As far as bias is concerned, I think that I got rid of nearly all of it, as much as I could when sampling my second and third samples. I think that there will always be a tiny bit of bias in any information or sample, and that a tiny bit can’t be helped at all.
I do think that my conclusions are quiet accurate, but I do think that they are not as realistic as they could be. This is mainly due to the data being secondary data, some one could have changed the data. Also, I think that because in my second and third hypothesis, the comparing was really close between the two groups, I could have done more to make me more sure and back up my conclusions. Maybe I could have found more of the percentages.

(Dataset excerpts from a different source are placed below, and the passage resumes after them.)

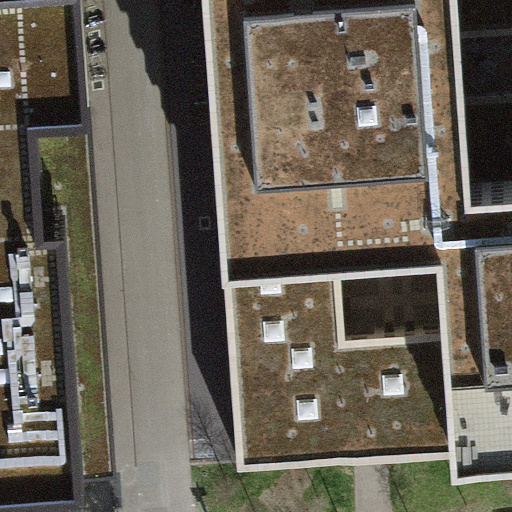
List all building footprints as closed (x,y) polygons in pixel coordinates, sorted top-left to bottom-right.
[(63,209),(45,205),(37,97),(92,93),(84,0),(0,0),(0,467),(81,462),(63,209)] [(436,181),(472,179),(466,93),(461,24),(459,0),(204,0),(216,166),(223,254),(340,246),(440,239),(436,181)] [(511,20),(511,0),(459,0),(461,24),(511,20)] [(472,179),(511,176),(511,90),(466,93),(472,179)] [(511,176),(472,179),(436,181),(440,239),(445,312),(446,322),(361,329),(346,330),(340,246),(223,254),(240,458),(368,448),(453,441),(511,437),(511,176)]
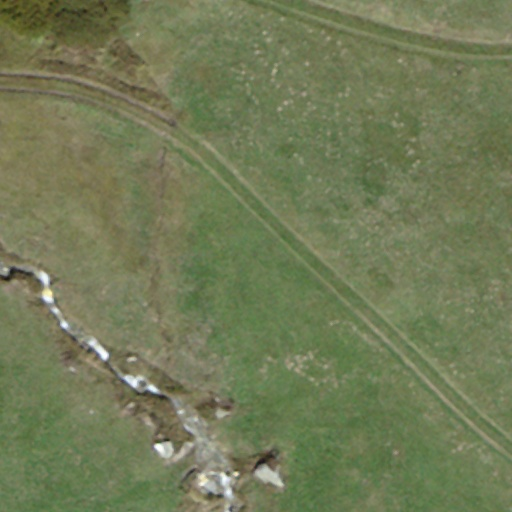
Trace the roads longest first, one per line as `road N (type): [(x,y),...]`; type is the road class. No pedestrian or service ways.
road 1 (track): [(511,444),(183,151),(0,85)]
road 2 (track): [(287,0),(464,52),(511,50)]
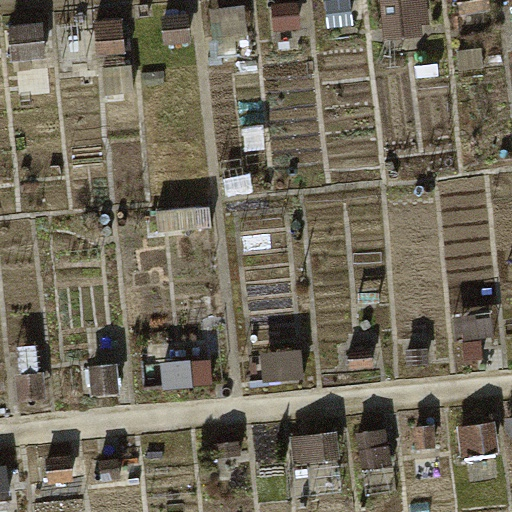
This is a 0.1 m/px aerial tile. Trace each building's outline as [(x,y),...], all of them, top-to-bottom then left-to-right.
[(430,5),(387,9),(391,52),(423,50),(422,36),(433,35),(430,5)] [(490,6),(460,9),(462,34),(492,31),(490,6)] [(354,8),(329,10),(332,37),(356,35),(354,8)] [(303,10),(274,13),(276,38),(305,36),(303,10)] [(249,20),(219,23),(220,41),(250,38),(249,20)] [(128,25),(97,28),(100,62),(131,59),(128,25)] [(191,26),(160,29),(162,46),(193,43),(191,26)] [(46,33),(12,36),(15,70),(49,67),(46,33)] [(491,59),(465,61),(467,79),(492,77),(491,59)] [(166,78),(149,80),(150,96),(168,94),(166,78)] [(200,114),(179,116),(181,134),(201,132),(200,114)] [(277,212),(261,214),(263,229),(279,227),(277,212)] [(28,232),(8,234),(9,250),(30,248),(28,232)] [(383,301),(364,303),(365,317),(384,315),(383,301)] [(483,343),(463,345),(466,370),(486,368),(483,343)] [(434,353),(416,355),(418,371),(435,370),(434,353)] [(375,354),(352,356),(353,371),(376,369),(375,354)] [(180,362),(145,365),(148,398),(183,394),(180,362)] [(279,364),(254,366),(256,387),(280,385),(279,364)] [(116,372),(87,375),(90,407),(119,405),(116,372)] [(51,386),(22,389),(25,420),(54,417),(51,386)] [(395,432),(358,436),(361,474),(398,470),(395,432)] [(340,433),(290,438),(293,474),(343,469),(340,433)] [(498,434),(464,438),(467,467),(500,463),(498,434)] [(242,446),(217,448),(220,476),(244,473),(242,446)] [(71,461),(48,463),(49,480),(73,478),(71,461)] [(122,468),(102,470),(104,491),(124,489),(122,468)] [(8,471),(0,471),(0,490),(10,490),(8,471)]
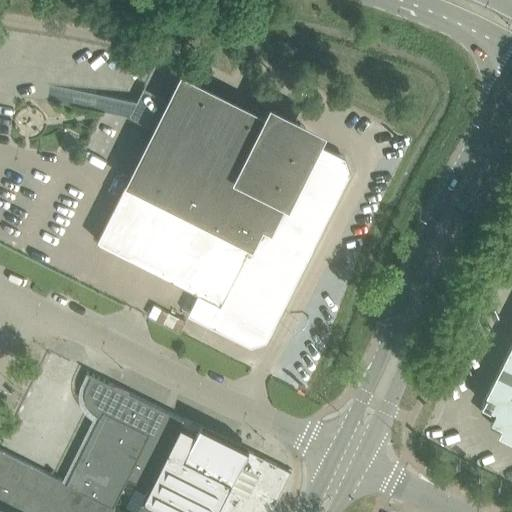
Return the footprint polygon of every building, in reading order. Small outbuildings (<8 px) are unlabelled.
[(149,86),(165,93),(178,65),(162,57),(149,86)] [(190,313),(251,344),(255,342),(266,339),(350,171),(345,157),(303,136),(303,137),(302,137),(297,134),(286,128),(285,127),(255,112),(184,76),(172,100),(158,129),(142,161),(151,166),(142,184),(128,177),(97,240),(200,291),(190,313)] [(511,342),(482,401),(496,408),(490,420),(502,426),(499,431),(511,437),(511,342)] [(127,477),(148,488),(183,418),(92,373),(87,385),(85,389),(85,393),(85,397),(88,405),(90,408),(93,411),(97,413),(101,415),(67,482),(0,448),(0,504),(15,511),(110,511),(114,505),(127,477)] [(183,417),(183,418),(148,488),(135,511),(270,511),(291,470),(183,417)]
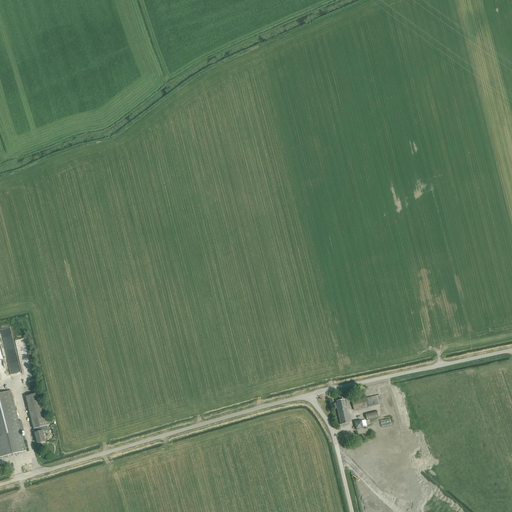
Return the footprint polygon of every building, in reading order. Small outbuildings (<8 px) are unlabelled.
[(0,457),(26,451),(11,391),(0,393),(0,457)] [(43,431),(44,431),(49,430),(48,426),(50,425),(45,406),(42,393),(25,397),(34,429),(35,429),(36,433),(35,433),(37,444),(45,442),(43,431)] [(379,395),(366,398),(352,401),(354,410),(382,404),(379,395)] [(341,425),(349,423),(348,414),(345,400),(337,402),(337,403),(334,404),(335,409),(337,409),(341,425)] [(377,411),(365,414),(367,421),(378,418),(377,411)] [(364,428),(367,427),(365,420),(362,421),(362,420),(354,422),(356,430),(364,428)]
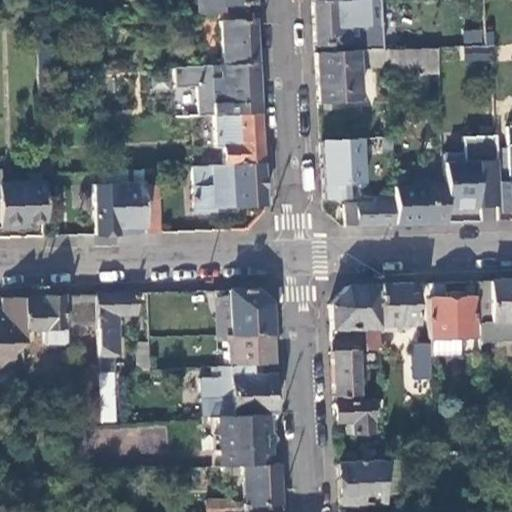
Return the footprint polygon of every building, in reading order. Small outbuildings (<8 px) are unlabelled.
[(251,0),(197,0),(198,15),(223,14),(222,3),(252,1),(251,0)] [(372,15),(371,1),(310,4),(312,48),(346,45),(344,17),(357,16),(372,15)] [(359,44),(357,16),(344,17),(346,45),(359,44)] [(255,62),(253,18),(219,20),(222,64),(255,62)] [(48,74),(45,22),(33,23),(36,75),(47,74),(48,74)] [(511,59),(511,45),(491,47),(491,61),(511,59)] [(437,75),(436,49),(386,51),(387,68),(387,71),(419,70),(419,76),(437,75)] [(387,68),(386,51),(368,52),(370,69),(387,68)] [(357,104),(354,53),(313,55),(316,107),(357,104)] [(258,114),(255,62),(222,64),(172,67),(174,88),(195,87),(196,106),(205,105),(206,116),(213,116),(258,114)] [(47,74),(36,75),(37,96),(48,95),(47,74)] [(205,105),(196,106),(196,117),(206,116),(205,105)] [(261,163),(258,114),(213,116),(215,148),(221,148),(222,164),(261,163)] [(495,135),(462,137),(462,155),(442,156),(443,180),(443,187),(445,215),(445,223),(472,222),(478,222),(478,207),(498,207),(495,148),(495,135)] [(390,138),(355,139),(355,150),(390,148),(390,138)] [(347,200),(342,140),(318,142),(321,202),(347,200)] [(511,147),(495,148),(498,207),(498,215),(511,213),(511,147)] [(263,203),(261,163),(222,164),(192,166),(194,211),(215,210),(214,205),(263,203)] [(40,182),(40,173),(25,173),(26,183),(40,182)] [(411,189),(391,189),(392,196),(393,225),(421,224),(430,224),(430,216),(445,215),(443,187),(428,189),(428,180),(416,181),(411,189)] [(443,180),(428,180),(428,189),(443,187),(443,180)] [(42,219),(40,182),(26,183),(0,183),(0,227),(17,226),(17,220),(42,219)] [(91,184),(93,234),(104,234),(115,233),(115,226),(144,225),(143,185),(142,182),(91,184)] [(158,185),(143,185),(144,225),(145,232),(160,232),(158,185)] [(367,226),(393,225),(392,196),(372,197),(373,204),(361,205),(341,206),(342,227),(367,226)] [(373,204),(372,197),(361,198),(361,205),(373,204)] [(445,215),(430,216),(430,224),(445,223),(445,215)] [(477,324),(511,322),(511,280),(500,281),(476,282),(477,324)] [(443,301),(442,284),(427,284),(429,342),(453,341),(471,341),(470,301),(443,301)] [(415,327),(413,285),(397,285),(376,286),(378,328),(415,327)] [(378,328),(376,286),(359,287),(344,287),(328,306),(329,332),(378,330),(378,328)] [(254,289),(228,290),(228,294),(230,339),(230,365),(251,364),(272,363),(269,302),(254,289)] [(135,314),(134,293),(112,294),(95,294),(96,325),(97,373),(111,372),(111,356),(117,355),(115,315),(135,314)] [(96,325),(95,294),(61,296),(21,297),(22,329),(96,325)] [(230,339),(228,294),(218,297),(218,318),(214,318),(214,340),(230,339)] [(22,329),(21,297),(0,297),(0,311),(0,312),(0,311),(0,363),(17,345),(17,340),(21,340),(21,329),(22,329)] [(511,322),(477,324),(478,344),(511,343),(511,322)] [(454,355),(453,341),(429,342),(429,346),(429,356),(454,355)] [(149,370),(148,344),(135,345),(136,371),(149,370)] [(412,381),(430,380),(429,356),(429,346),(411,346),(412,381)] [(356,397),(353,353),(330,354),(332,398),(338,398),(339,399),(345,399),(345,398),(356,397)] [(252,376),(251,364),(230,365),(231,415),(265,413),(275,413),(272,375),(252,376)] [(113,372),(111,372),(97,373),(98,422),(114,421),(113,372)] [(370,435),(368,402),(356,403),(333,404),(334,425),(350,424),(350,435),(370,435)] [(265,413),(231,415),(215,416),(217,466),(220,466),(243,464),(263,464),(262,446),(267,446),(271,446),(274,441),(273,438),(273,437),(271,434),(270,433),(265,434),(265,413)] [(347,463),(382,462),(381,441),(370,441),(370,451),(366,450),(347,450),(347,463)] [(37,451),(27,452),(28,475),(38,474),(37,451)] [(398,469),(397,461),(382,462),(347,463),(336,464),(338,506),(381,504),(380,470),(398,469)] [(279,511),(278,463),(268,463),(263,464),(243,464),(244,478),(244,484),(248,484),(249,504),(243,504),(243,511),(279,511)] [(244,478),(243,464),(220,466),(221,480),(244,478)] [(217,478),(217,466),(206,466),(206,478),(217,478)] [(38,474),(28,475),(28,488),(39,487),(38,474)] [(39,511),(39,487),(28,488),(28,511),(39,511)] [(206,511),(232,511),(232,500),(206,501),(206,511)] [(232,511),(243,511),(243,504),(243,500),(232,500),(232,511)]
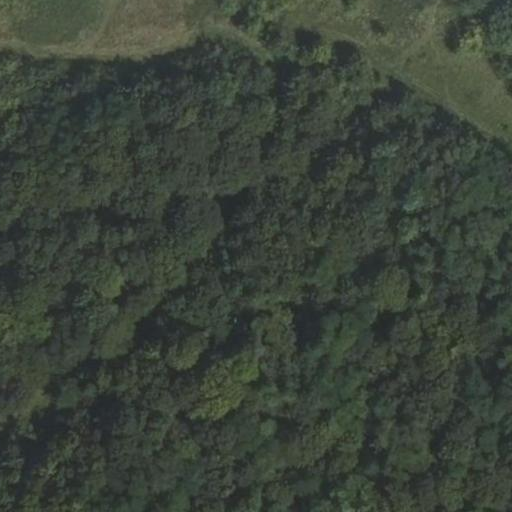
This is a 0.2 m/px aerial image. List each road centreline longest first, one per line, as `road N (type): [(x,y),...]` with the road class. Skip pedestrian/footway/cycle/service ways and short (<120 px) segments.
road 1 (track): [(0,375),(40,333),(162,283),(261,178),(265,76),(221,0)]
road 2 (track): [(0,47),(128,51),(214,0)]
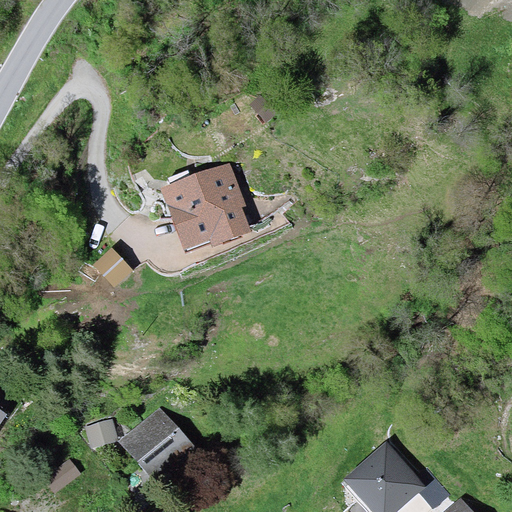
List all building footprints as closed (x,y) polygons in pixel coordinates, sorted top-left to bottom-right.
[(235,172),(166,194),(187,259),(256,237),(235,172)] [(136,278),(113,256),(95,274),(117,297),(136,278)] [(162,420),(125,451),(156,488),(194,457),(162,420)] [(115,425),(85,432),(91,454),(120,447),(115,425)] [(83,482),(70,465),(45,484),(58,501),(83,482)] [(426,511),(393,475),(360,506),(365,511),(426,511)]
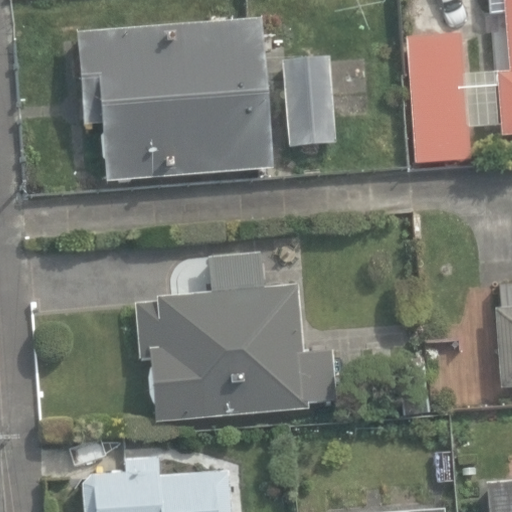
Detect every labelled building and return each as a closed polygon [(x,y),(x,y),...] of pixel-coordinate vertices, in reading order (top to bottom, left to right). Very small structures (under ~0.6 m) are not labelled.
[(407,37),(415,165),(470,161),(468,128),(503,126),(504,134),(511,133),(511,0),(488,0),(489,13),(506,12),(510,71),(463,74),(461,34),(407,37)] [(102,126),(106,182),(271,169),(260,20),(77,34),(84,127),(102,126)] [(282,62),(290,148),(337,144),(330,58),(282,62)] [(151,358),(156,422),(309,410),(308,402),(335,399),(331,352),(304,354),(299,285),(264,288),(262,255),(209,260),(211,294),(157,298),(157,303),(135,305),(139,359),(151,358)] [(496,308),(502,388),(511,387),(511,284),(498,285),(500,308),(496,308)] [(83,486),(85,511),(230,511),(227,471),(163,477),(161,456),(123,460),(125,474),(90,477),(83,486)] [(511,511),(511,482),(485,485),(487,511),(511,511)]
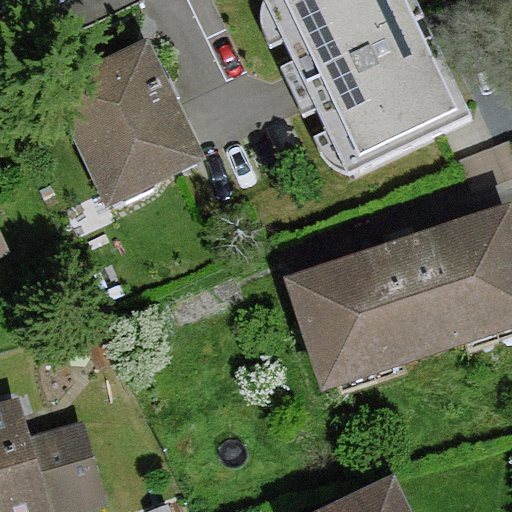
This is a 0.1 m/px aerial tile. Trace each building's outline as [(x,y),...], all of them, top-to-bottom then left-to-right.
[(410,0),(264,0),(350,184),(470,129),(410,0)] [(52,85),(107,208),(202,166),(147,42),(52,85)] [(511,215),(511,212),(288,282),(321,387),(511,326),(511,215)] [(16,403),(0,408),(0,511),(84,511),(105,506),(81,425),(27,441),(16,403)] [(405,511),(392,483),(332,511),(405,511)]
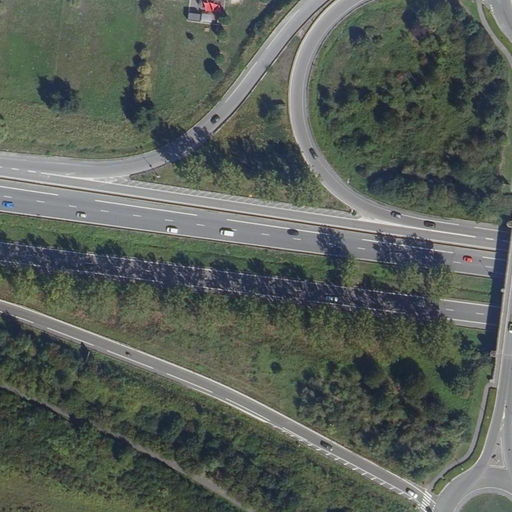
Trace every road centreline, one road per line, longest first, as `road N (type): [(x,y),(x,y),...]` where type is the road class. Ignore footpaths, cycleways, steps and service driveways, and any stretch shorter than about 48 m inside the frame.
road 1 (trunk): [(511,270),(0,199)]
road 2 (trunk): [(0,250),(511,318)]
road 3 (trunk): [(0,307),(242,401),(410,491),(430,511)]
road 4 (trunk): [(511,245),(38,176)]
road 5 (trunk): [(511,235),(379,213),(327,175),(302,123),(301,69),(325,23),(355,0)]
road 6 (trunk): [(320,0),(192,143),(139,166),(38,176)]
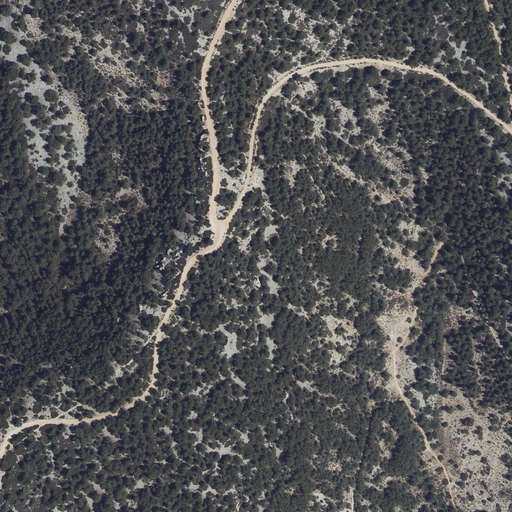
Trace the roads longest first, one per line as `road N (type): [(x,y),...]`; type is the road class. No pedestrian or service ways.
road 1 (track): [(237,0),(192,81),(212,243),(190,256),(170,284),(154,381),(111,416),(26,425),(1,448),(0,467)]
road 2 (track): [(211,231),(236,204),(274,92),(300,71),(347,61),(407,64),(446,83),(511,136)]
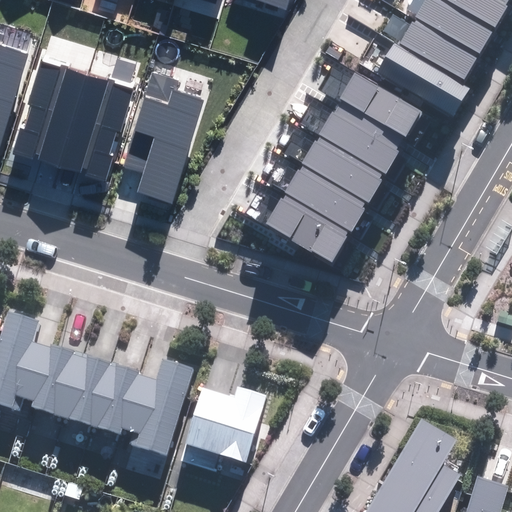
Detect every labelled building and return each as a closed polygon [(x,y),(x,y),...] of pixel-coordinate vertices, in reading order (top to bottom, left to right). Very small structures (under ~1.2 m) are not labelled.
[(255,0),(256,0),(285,10),(288,0),(255,0)] [(377,72),(453,117),(470,88),(463,83),(508,6),(506,5),(508,0),(425,0),(399,45),(394,42),(377,72)] [(0,145),(29,53),(1,45),(3,35),(0,33),(0,145)] [(85,175),(106,181),(115,155),(109,154),(117,130),(121,131),(134,89),(42,60),(28,104),(32,106),(24,129),(21,128),(13,153),(35,160),(37,153),(40,154),(39,159),(81,172),(82,167),(87,168),(85,175)] [(137,193),(172,204),(205,100),(175,91),(178,81),(153,73),(124,166),(143,172),(137,193)] [(266,224),(332,263),(347,237),(346,236),(349,230),(352,232),(365,209),(363,208),(366,201),(369,202),(382,180),(380,178),(384,173),(387,175),(400,152),(397,150),(405,136),(408,138),(423,113),(355,73),(340,98),(336,106),(338,107),(334,113),(333,112),(319,135),(321,136),(318,142),(315,141),(302,163),(303,164),(299,171),(298,170),(284,194),(285,195),(282,200),(280,199),(266,224)] [(136,447),(167,457),(195,368),(164,359),(157,380),(138,374),(139,370),(51,343),(49,348),(34,343),(40,322),(8,311),(0,335),(0,403),(9,407),(13,395),(34,401),(32,408),(122,436),(124,429),(140,434),(136,447)] [(203,387),(180,460),(215,471),(220,455),(246,463),(268,394),(239,385),(235,398),(203,387)] [(421,419),(368,511),(439,511),(461,475),(443,465),(458,440),(421,419)] [(464,511),(501,511),(510,486),(477,476),(464,511)]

If I were to do this coursework again, or carry on now, then I could find lots of possible extensions and hypotheses that I could do. I could find the years 10 and 11 average KS2 SATs results and compare them. I could compare the individual SATs subjects to see which one everyone achieved higher in, then I could look and see if the subject they got the highest in was their favourite subject and was this why they did so well. I would have liked to have gathered data from another school. Then I could have checked my hypotheses with that data and see if I am truly correct. Also, if I had got the information for an inner city and outer city school, then I could compare their IQ or KS2 SATs result.
I could have also done more in the work that I have just done for this coursework. I could have made more diagrams in my hypotheses (mainly hypothesis 3) and used some different graphs, like the line graph. I could have calculated the skew of my box and whiskers on excel and gone into greater detail about my Spearmans Rank or Pearsons. I could have researched more on the internet, so that I had more to say and a better understanding about the things in my coursework.
This concludes my statistics coursework.